GIVEN TEXT –
It seems like it's the best of both worlds... It does some extra stuff for you, but you get that nice clean, compiled-for-me feel to the kernel.

Opinions?

----------

## stahlsau

maybe he used the ebuild...

----------

## albrow

 *senectus wrote:*   

> umm correct me if I'm wrong.. but lovesources is just a patch.. so you still need the full dev-kernel first the patch in the love sources.. ???

 

The ebuild downloads the vanilla kernel as well as love-sources (and mm-sources) and patches it.

I'm definitely going with the roll-your-own-kernel option.  I must admit, the first time I saw menuconfig I didn't have a clue, but now it's practically second nature.

GIVEN ENTRIES –
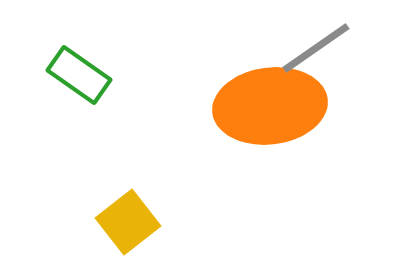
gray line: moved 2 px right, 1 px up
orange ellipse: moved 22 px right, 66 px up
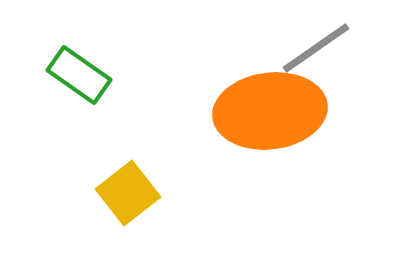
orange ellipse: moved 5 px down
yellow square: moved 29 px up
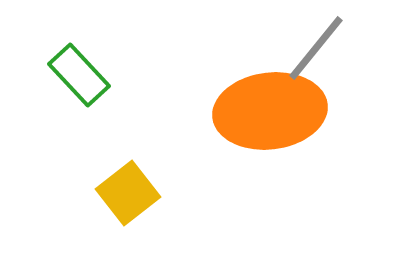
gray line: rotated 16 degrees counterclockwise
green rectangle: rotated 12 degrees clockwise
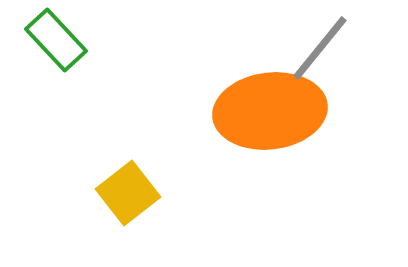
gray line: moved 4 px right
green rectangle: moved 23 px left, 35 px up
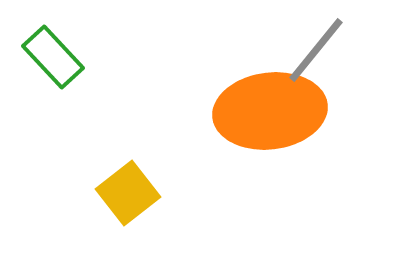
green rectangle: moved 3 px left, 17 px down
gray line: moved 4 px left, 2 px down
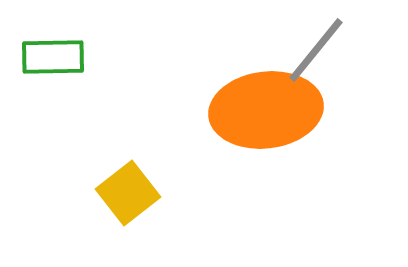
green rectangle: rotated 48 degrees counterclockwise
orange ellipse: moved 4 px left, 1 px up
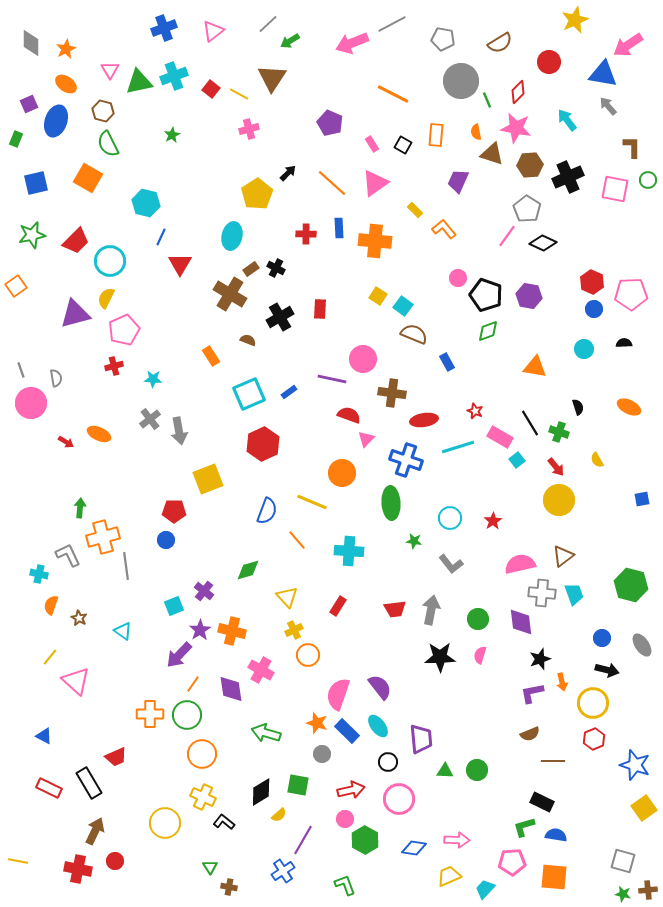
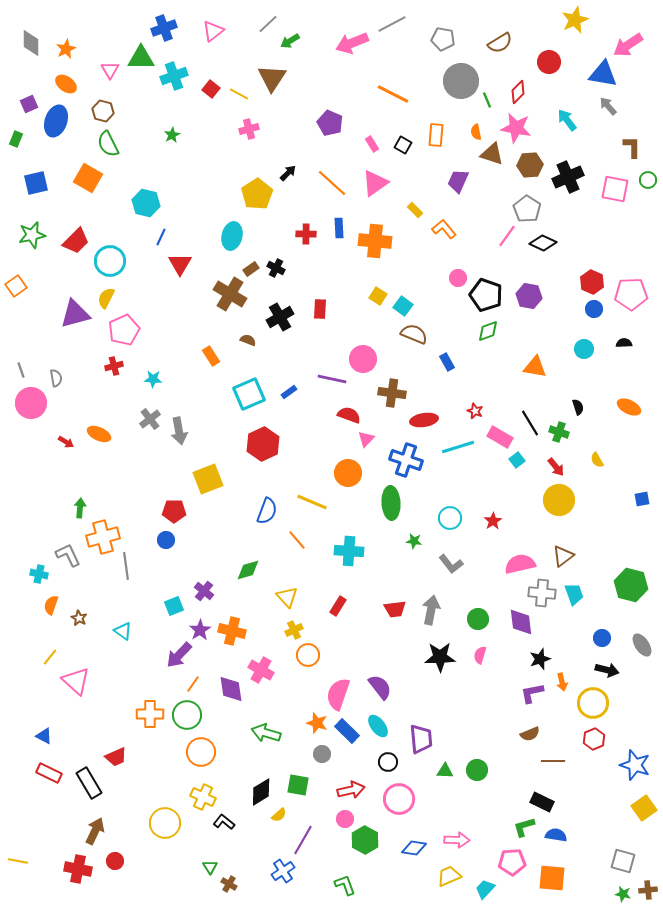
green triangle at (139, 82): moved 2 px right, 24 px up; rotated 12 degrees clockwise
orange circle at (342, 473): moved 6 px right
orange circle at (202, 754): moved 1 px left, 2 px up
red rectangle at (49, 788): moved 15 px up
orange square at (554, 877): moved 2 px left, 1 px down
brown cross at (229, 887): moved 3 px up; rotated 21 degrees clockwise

--

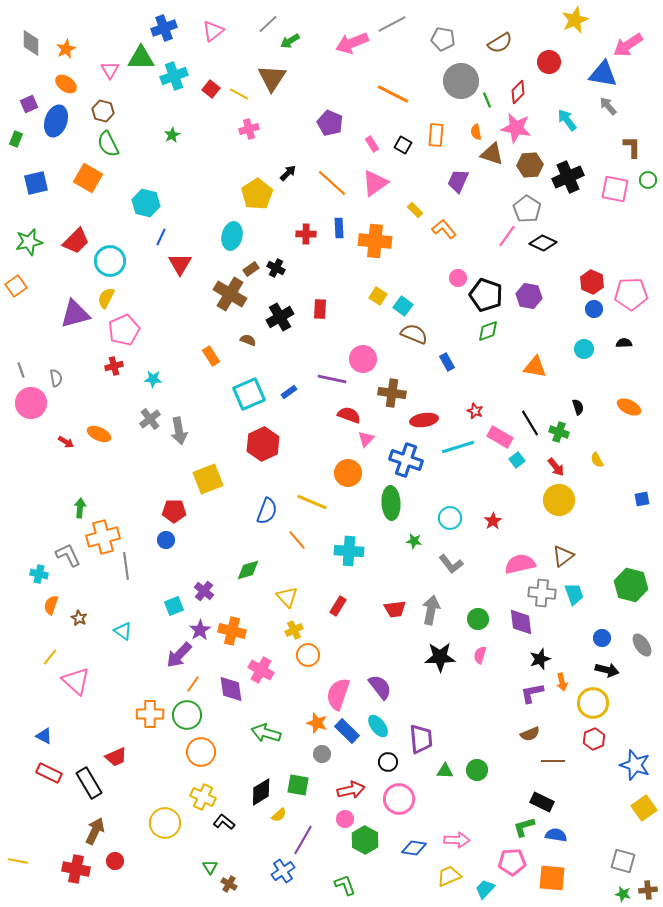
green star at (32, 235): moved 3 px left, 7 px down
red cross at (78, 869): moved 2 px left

GIVEN INSTRUCTION 1 –
Repeat the passage of the kernel thread from "maybe he used" up to and including "love sources.. ???".
GIVEN INSTRUCTION 2 –
Continue the forum thread on love-sources and building one's own kernel from the point where it stops.
The lines above are separate material and are not part of the kernel discussion.

REPLY 1 –
maybe he used the ebuild...

----------

## albrow

 *senectus wrote:*   

> umm correct me if I'm wrong.. but lovesources is just a patch.. so you still need the full dev-kernel first the patch in the love sources.. ???

REPLY 2 –
----------

## foxtrot

I used to use genkernel, but now I do make menuconfig and the rest by hand. I've finally got it (mostly :) ) to the point where I know what options I need for making a kernel and which ones I don't, which means that not only am I no longer building a pretty oversized kernel with a metric buttload of modules, it also means when I need to do a kernel compile for whatever reason (mostly the reason of I only mostly know what I need at this point...) it's a lot quicker.

Besides, one misstep with genkernel and then you wind up forgetting to put "loopback filesystem" into your kernel and you then can't run genkernel anymore to fix it. Oops....

I'm still not convinced it has problems, per se, but I think I'm now happier without it.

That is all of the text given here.